Correlation analysis for TM revealed that s-RPE is significantly associated with SpD in both early and mid-season. Results also showed a significant association between s-RPE and TD in early season. Regarding the TS, the results demonstrated that s-RPE is significantly associated with HSRD in early and mid-season. Current literature provides limited evidence on the relationships between different load measures to estimate TM and TS. Nevertheless, this result is in agreement with the findings of a previous study23 that investigated the association between s-RPE and external training load measures. Supportively, a significant association was noted between s-RPE and HSRD for a group of soccer players competing in the English Premier League36. According to Nobari et al.8, increasing internal intensity (e.g., HR and RPE) is linked to higher TM and TS, implying that increasing external intensity raises rating perceived. According to a previous studies9,37,38, an increase in TM can lead to overtraining, which is one of the consequences of a not well-adjusted training plan and, as a result, it raises the internal intensity during training and competition.
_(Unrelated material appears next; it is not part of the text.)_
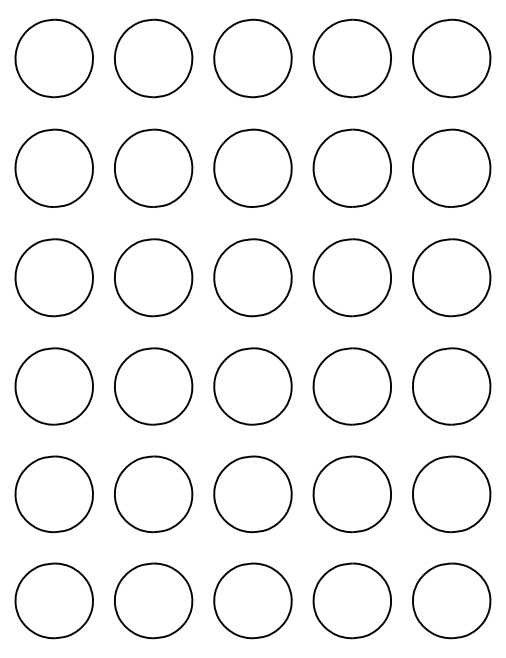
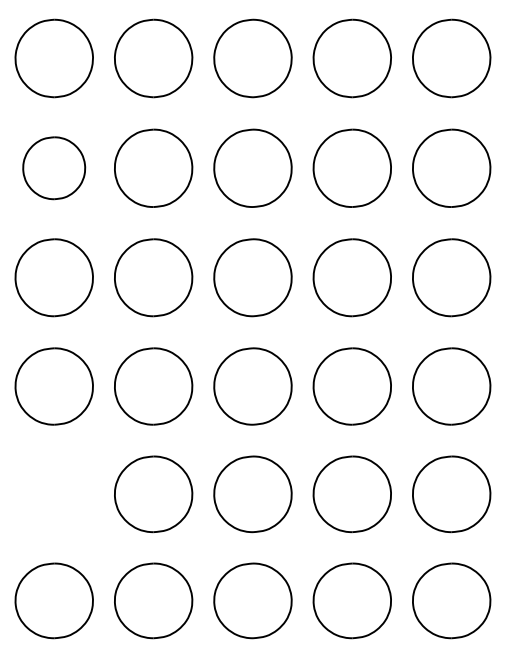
part at (53, 167) size: 80x80 px -> 65x65 px
part at (53, 494): present -> none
The present study has several limitations that should be taken into account. Firstly, the study data were obtained from one soccer team and thus it was conducted on a small sample. Secondly, generalizability of the results is limited to male professional soccer players. Lastly, the study lacks information about the injury records of players during training and match play across the different periods of the season. Therefore, further examinations are warranted to analyze the relationships between training load indices to estimate monotony and strain and injury in larger group of male and female soccer players from different age categories and competitive levels. The final limitation of this study was the lack of internal and external load monitoring in resistance training and competition sessions which should be considered in future studies.

Conclusion

This study is original in the sense that it provides information regarding the variations in various internal and external training load measures of TM and TS with respect to the period of the season and the positions of the players. Our findings highlighted that TM and TS of professional soccer players is sensitive to period of the season, player’s position, and the measure used to estimate training workloads. Therefore, coaching staff should take into account these variabilities in order to identify the training requirements of players.